▶ [Working data]
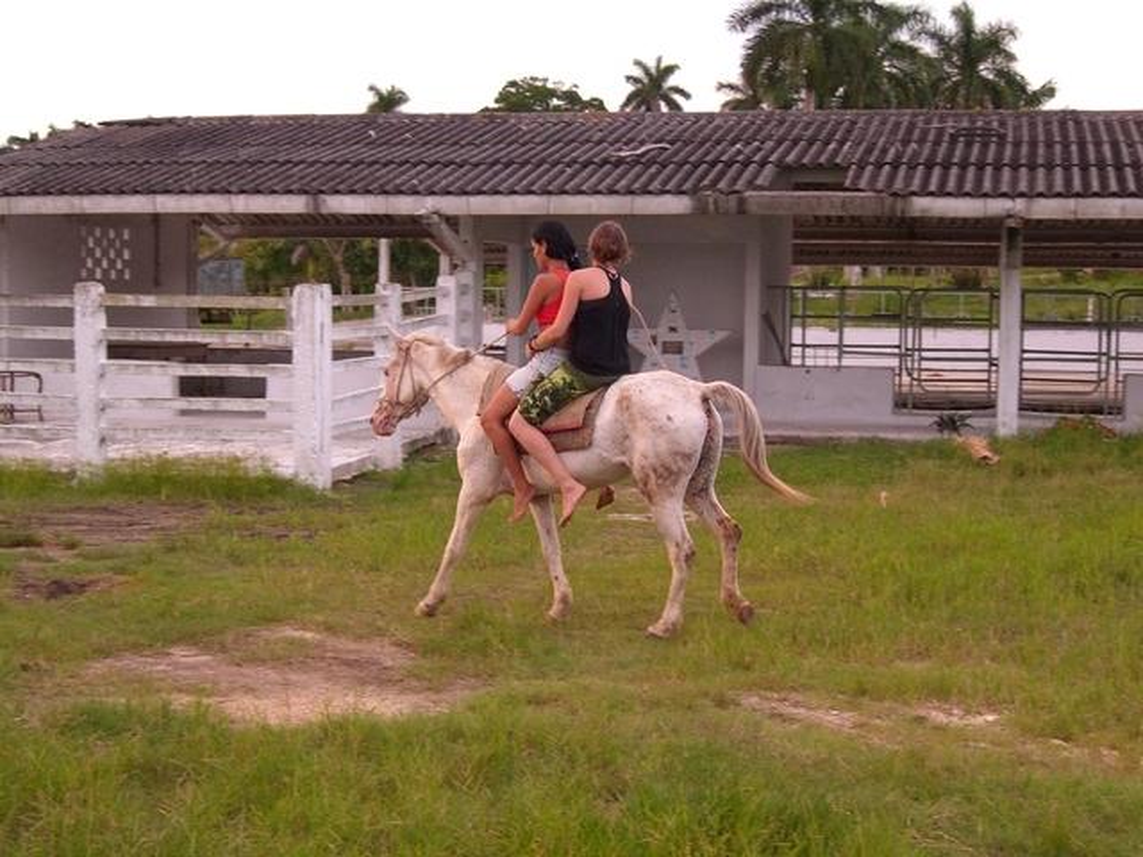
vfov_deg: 25.7
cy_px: 428
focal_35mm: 57
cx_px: 572
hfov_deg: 33.8
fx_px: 1882
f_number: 3.6
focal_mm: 11.8
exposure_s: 1/125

▶ [Work task]
Print the material again, unchanged, without its pictures.

▶ [Result of the task]
vfov_deg: 25.7
cy_px: 428
focal_35mm: 57
cx_px: 572
hfov_deg: 33.8
fx_px: 1882
f_number: 3.6
focal_mm: 11.8
exposure_s: 1/125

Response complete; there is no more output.